Такси остановилось как раз перед воротами каменного дома. Пассажир расплатился, вылез, и машина уехала. Да, это был Зайцев!
Он был один. Зайцев еще раз взглянул на номер дома и вошел в ворота. Шаги его замерли. Все было тихо. Захаров достал из кармана револьвер и стал у окна, против калитки, точно он находился в тире. Прошла минута, другая. Захаров спустил предохранитель. Третья, четвертая… Захаров прицелился. Снова за воротами каменного дома послышались шаги — Зайцев возвращался. Захаров целился…
— Don’t shoot, mister Levy[1], — услышал он вдруг за своей спиной негромкий, спокойный голос. — You will not get anything by this[2].
Захаров обернулся. У стены стоял какой–то невысокий человек. В неясном свете, падавшем с улицы, на фоне серой оштукатуренной стены зеленоватым пятном выступало его пальто. Нужно было мгновенье, чтобы решить, спрятать револьвер или направить его на незнакомца. Захаров направил револьвер на незнакомца.
— Look on the street more attentively[3], — равнодушно продолжал незнакомец, точно не видел направленного на себя револьвера.
— I don’t understand![4] — резко сказал Захаров и опустил револьвер.
— Vielleicht wünschen. Sie sprechen deutsch?[5] — спросил незнакомец.
— Nein, ich verstehe nicht deutsch[6], — насмешливо отозвался Захаров.
— Préférez–vòus parler français?[7] — попробовал догадаться незнакомец.
— Non, je ne parle pas également le français[8], — упрямо сказал Захаров, напряженно вглядываясь в своего странного собеседника.

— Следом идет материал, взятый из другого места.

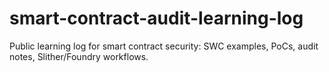# smart-contract-audit-learning-log
Public learning log for smart contract security: SWC examples, PoCs, audit notes, Slither/Foundry workflows.
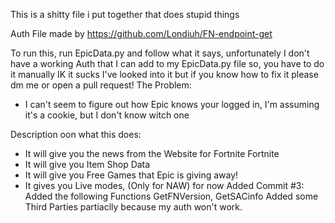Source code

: This is a shitty file i put together that does stupid things

Auth File made by https://github.com/Londiuh/FN-endpoint-get

To run this, run EpicData.py
and follow what it says, unfortunately I don't have a working Auth that I can add to my EpicData.py file so, you have to do it manually IK it sucks I've looked into it but if you know how to fix it please dm me or open a pull request!
The Problem:
* I can't seem to figure out how Epic knows your logged in, I'm assuming it's a cookie, but I don't know witch one

Description oon what this does:
* It will give you the news from the Website for Fortnite Fortnite
* It will give you Item Shop Data
* It will give you Free Games that Epic is giving away!
* It gives you Live modes, (Only for NAW) for now
Added Commit #3:
Added the following Functions GetFNVersion, GetSACinfo
Added some Third Parties partiaclly because my auth won't work.
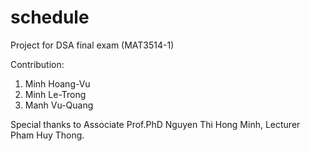 # schedule
Project for DSA final exam (MAT3514-1)

Contribution:
1. Minh Hoang-Vu
2. Minh Le-Trong
3. Manh Vu-Quang 

Special thanks to Associate Prof.PhD Nguyen Thi Hong Minh, Lecturer Pham Huy Thong.
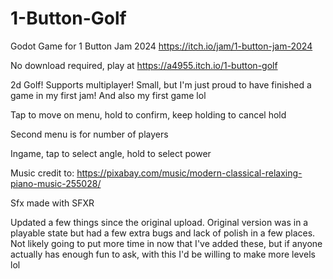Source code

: # 1-Button-Golf
Godot Game for 1 Button Jam 2024 https://itch.io/jam/1-button-jam-2024

No download required, play at https://a4955.itch.io/1-button-golf


2d Golf! Supports multiplayer! Small, but I'm just proud to have finished a game in my first jam! And also my first game lol

Tap to move on menu, hold to confirm, keep holding to cancel hold

Second menu is for number of players

Ingame, tap to select angle, hold to select power

Music credit to: https://pixabay.com/music/modern-classical-relaxing-piano-music-255028/

Sfx made with SFXR

Updated a few things since the original upload. Original version was in a playable state but had a few extra bugs and lack of polish in a few places. Not likely going to put more time in now that I've added these, but if anyone actually has enough fun to ask, with this I'd be willing to make more levels lol

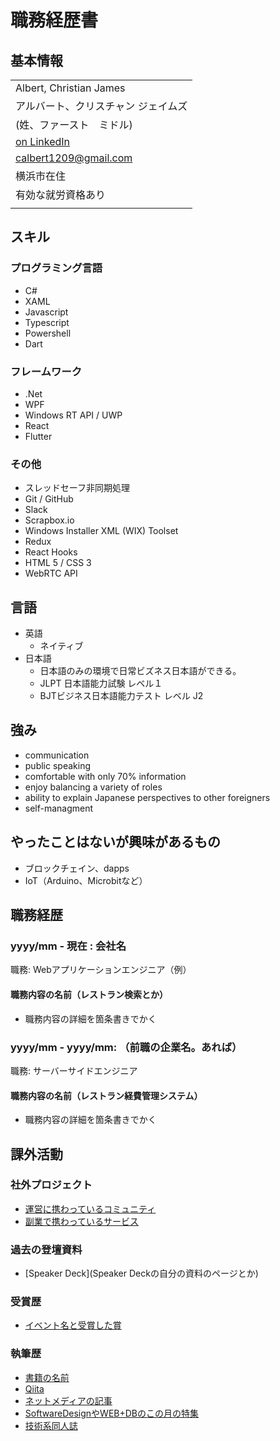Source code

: # 職務経歴書

## 基本情報

||
|:-----|
| Albert, Christian James |
| アルバート、クリスチャン ジェイムズ |
| (姓、ファースト　ミドル) |
|[on LinkedIn](https://www.linkedin.com/in/christianjamesalbert/)|
|[calbert1209@gmail.com](mailto:calbert1209@gmail.com)|
|横浜市在住|
|有効な就労資格あり|
||

## スキル

### プログラミング言語

- C#
- XAML
- Javascript
- Typescript
- Powershell
- Dart

### フレームワーク

- .Net
- WPF
- Windows RT API / UWP
- React
- Flutter

### その他

- スレッドセーフ非同期処理
- Git / GitHub
- Slack
- Scrapbox.io
- Windows Installer XML (WIX) Toolset
- Redux
- React Hooks
- HTML 5 / CSS 3
- WebRTC API

## 言語

- 英語
  - ネイティブ
- 日本語
  - 日本語のみの環境で日常ビズネス日本語ができる。
  - JLPT 日本語能力試験 レベル１
  - BJTビジネス日本語能力テスト レベル J2

## 強み

- communication
- public speaking
- comfortable with only 70% information
- enjoy balancing a variety of roles
- ability to explain Japanese perspectives to other foreigners
- self-managment

## やったことはないが興味があるもの

- ブロックチェイン、dapps
- IoT（Arduino、Microbitなど）

## 職務経歴

### yyyy/mm - 現在 : 会社名

職務: Webアプリケーションエンジニア（例）

#### 職務内容の名前（レストラン検索とか）

- 職務内容の詳細を箇条書きでかく

### yyyy/mm - yyyy/mm: （前職の企業名。あれば）

職務: サーバーサイドエンジニア

#### 職務内容の名前（レストラン経費管理システム）

- 職務内容の詳細を箇条書きでかく

## 課外活動

### 社外プロジェクト

- [運営に携わっているコミュニティ](そのコミュニティのconnpassやカンファレンスページのリンクとか)
- [副業で携わっているサービス](そのサービスのランディングページのリンクとか)

### 過去の登壇資料

- [Speaker Deck](Speaker Deckの自分の資料のページとか)

### 受賞歴

- [イベント名と受賞した賞](イベントのランディングページのリンクや、結果がわかる記事など)

### 執筆歴

- [書籍の名前](Amazonのリンクとか)
- [Qiita](Qiitaの自分のプロフィールのリンクとか)
- [ネットメディアの記事](記事のリンクとか)
- [SoftwareDesignやWEB+DBのこの月の特集](その月のアーカイブのリンクとか)
- [技術系同人誌](boothのリンクとか自分のサイトの紹介リンクとか)
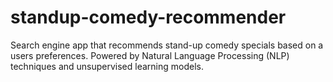 # standup-comedy-recommender
Search engine app that recommends stand-up comedy specials based on a users preferences. Powered by Natural Language 
Processing (NLP) techniques and unsupervised learning models.
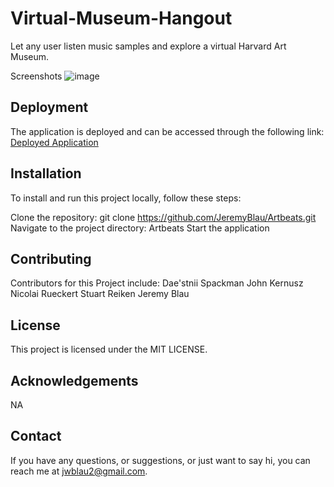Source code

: # Virtual-Museum-Hangout
Let any user listen music samples and explore a virtual Harvard Art Museum.

Screenshots
![image](https://github.com/JeremyBlau/Coding-quiz/assets/134236414/507dbea1-a7fe-4637-970c-d10118efc99b)

## Deployment
The application is deployed and can be accessed through the following link: [Deployed Application](https://jeremyblau.github.io/ArtBeats/)

## Installation
To install and run this project locally, follow these steps:

Clone the repository: git clone https://github.com/JeremyBlau/Artbeats.git
Navigate to the project directory: Artbeats
Start the application

## Contributing
Contributors for this Project include:
  Dae'stnii Spackman
  John Kernusz
  Nicolai Rueckert
  Stuart Reiken
  Jeremy Blau

## License
This project is licensed under the MIT LICENSE.

## Acknowledgements
NA

## Contact
If you have any questions, or suggestions, or just want to say hi, you can reach me at jwblau2@gmail.com.
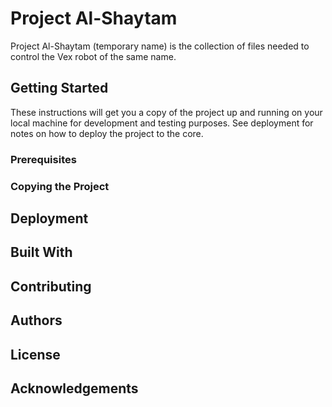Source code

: # Project Al-Shaytam

Project Al-Shaytam (temporary name) is the collection of files needed to control
the Vex robot of the same name.

## Getting Started

These instructions will get you a copy of the project up and running on your local machine for development and testing purposes. See deployment for notes on how to deploy the project to the core.

### Prerequisites

### Copying the Project

## Deployment

## Built With

## Contributing

## Authors

## License

## Acknowledgements
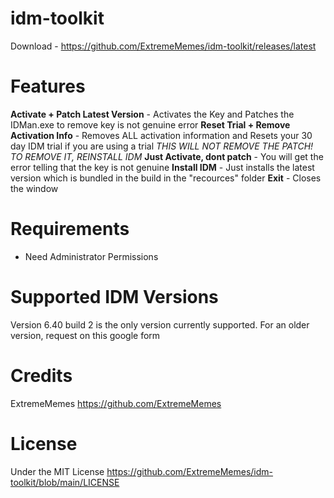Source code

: # idm-toolkit
Download - https://github.com/ExtremeMemes/idm-toolkit/releases/latest
# Features
 **Activate + Patch Latest Version** - Activates the Key and Patches the IDMan.exe to remove key is not genuine error
**Reset Trial + Remove Activation Info** - Removes ALL activation information and Resets your 30 day IDM trial if you are using a trial *THIS WILL NOT REMOVE THE PATCH! TO REMOVE IT, REINSTALL IDM*
**Just Activate, dont patch** - You will get the error telling that the key is not genuine
**Install IDM** - Just installs the latest version which is bundled in the build in the "recources" folder
**Exit** - Closes the window

# Requirements
  - Need Administrator Permissions
 
# Supported IDM Versions
Version 6.40 build 2 is the only version currently supported. For an older version, request on this google form

# Credits
ExtremeMemes https://github.com/ExtremeMemes

# License
Under the MIT License
https://github.com/ExtremeMemes/idm-toolkit/blob/main/LICENSE
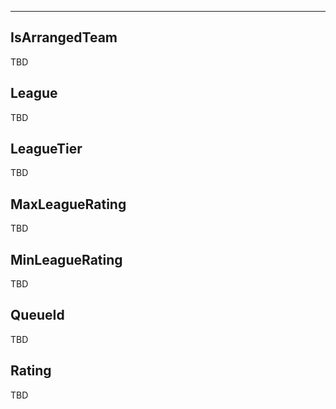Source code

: ___

## IsArrangedTeam

TBD

## League

TBD

## LeagueTier

TBD

## MaxLeagueRating

TBD

## MinLeagueRating

TBD

## QueueId

TBD

## Rating

TBD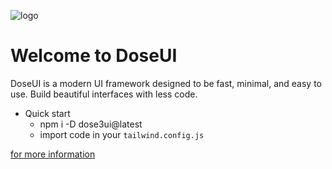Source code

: ![logo](https://github.com/donnie3237/DoseUI/og.png)

# Welcome to DoseUI

DoseUI is a modern UI framework designed to be fast, minimal, and easy to use. Build beautiful interfaces with less code.
- Quick start
  - npm i -D dose3ui@latest
  - import code in your `tailwind.config.js`

<a href="https://ui.dxse.site/"> for more information</a>
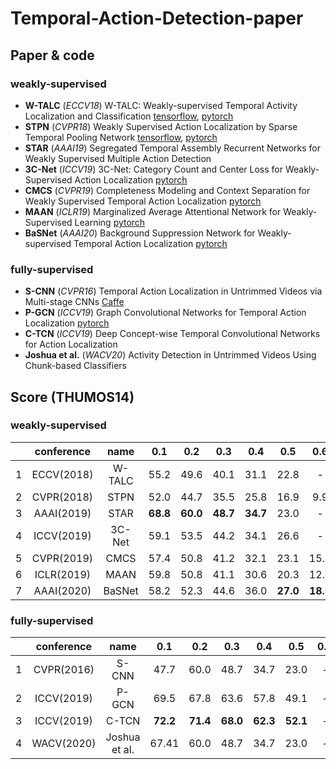# Temporal-Action-Detection-paper

## Paper & code

### weakly-supervised
- **W-TALC** (*ECCV18*) W-TALC: Weakly-supervised Temporal Activity Localization and Classification [tensorflow](https://github.com/sujoyp/wtalc-tensorflow), [pytorch](https://github.com/sujoyp/wtalc-pytorch)
- **STPN** (*CVPR18*) Weakly Supervised Action Localization by Sparse Temporal Pooling Network [tensorflow](https://github.com/bellos1203/STPN), [pytorch](https://github.com/demianzhang/weakly-action-localization)
- **STAR** (*AAAI19*) Segregated Temporal Assembly Recurrent Networks for Weakly Supervised Multiple Action Detection
- **3C-Net** (*ICCV19*) 3C-Net: Category Count and Center Loss for Weakly-Supervised Action Localization [pytorch](https://github.com/naraysa/3c-net)
- **CMCS** (*CVPR19*) Completeness Modeling and Context Separation for Weakly Supervised
Temporal Action Localization [pytorch](https://github.com/Finspire13/CMCS-Temporal-Action-Localization)
- **MAAN** (*ICLR19*) Marginalized Average Attentional Network for Weakly-Supervised Learning [pytorch](https://github.com/yyuanad/MAAN)
- **BaSNet** (*AAAI20*) Background Suppression Network for Weakly-supervised Temporal Action Localization [pytorch](https://github.com/Pilhyeon/BaSNet-pytorch)


### fully-supervised
- **S-CNN** (*CVPR16*) Temporal Action Localization in Untrimmed Videos via Multi-stage CNNs [Caffe](https://github.com/zhengshou/scnn)
- **P-GCN** (*ICCV19*) Graph Convolutional Networks for Temporal Action Localization [pytorch](https://github.com/Alvin-Zeng/PGCN)
- **C-TCN** (*ICCV19*) Deep Concept-wise Temporal Convolutional Networks for Action Localization
- **Joshua et al.** (*WACV20*) Activity Detection in Untrimmed Videos Using Chunk-based Classifiers

## Score (THUMOS14)

### weakly-supervised

||conference|name|0.1|0.2|0.3|0.4|0.5|0.6|0.7|0.8|0.9|
|:---:|:---:|:---:|:---:|:---:|:---:|:---:|:---:|:---:|:---:|:---:|:---:|
|1|ECCV(2018)|W-TALC|55.2|49.6|40.1|31.1|22.8|-|7.6|-|-|
|2|CVPR(2018)|STPN|52.0|44.7|35.5|25.8|16.9|9.9|4.3|1.2|0.1|
|3|AAAI(2019)|STAR|**68.8**|**60.0**|**48.7**|**34.7**|23.0|-|-|-|-|
|4|ICCV(2019)|3C-Net|59.1|53.5|44.2|34.1|26.6|-|8.1|-|-|
|5|CVPR(2019)|CMCS|57.4|50.8|41.2|32.1|23.1|15.0|7.0|-|-|
|6|ICLR(2019)|MAAN|59.8|50.8|41.1|30.6|20.3|12.0|6.9|-|-|
|7|AAAI(2020)|BaSNet|58.2|52.3|44.6|36.0|**27.0**|**18.6**|**10.4**|**3.9**|**0.5**|

### fully-supervised

||conference|name|0.1|0.2|0.3|0.4|0.5|0.6|0.7|0.8|0.9|
|:---:|:---:|:---:|:---:|:---:|:---:|:---:|:---:|:---:|:---:|:---:|:---:|
|1|CVPR(2016)|S-CNN|47.7|60.0|48.7|34.7|23.0|-|-|-|-|
|2|ICCV(2019)|P-GCN|69.5|67.8|63.6|57.8|49.1|-|-|-|-|
|3|ICCV(2019)|C-TCN|**72.2**|**71.4**|**68.0**|**62.3**|**52.1**|-|-|-|-|
|4|WACV(2020)|Joshua et al.|67.41|60.0|48.7|34.7|23.0|-|-|-|-|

— Вы напрасно сердитесь на меня, господин Леви, — все так же спокойно и уже по–русски сказал незнакомец. — Посмотрите внимательнее на улицу.
1
Не стреляйте, господин Леви (англ.).
2
Вы ничего этим не достигнете (англ.).
3
Посмотрите внимательней на улицу (англ.).
4
Я не понимаю (англ.).
5
Может быть, вы хотите говорить по–немецки? (нем.).
6
Нет, я не понимаю по–немецки (нем.).
7
Вы предпочитаете французский язык? (франц.).
8
Нет, я не говорю и по–французски (франц.).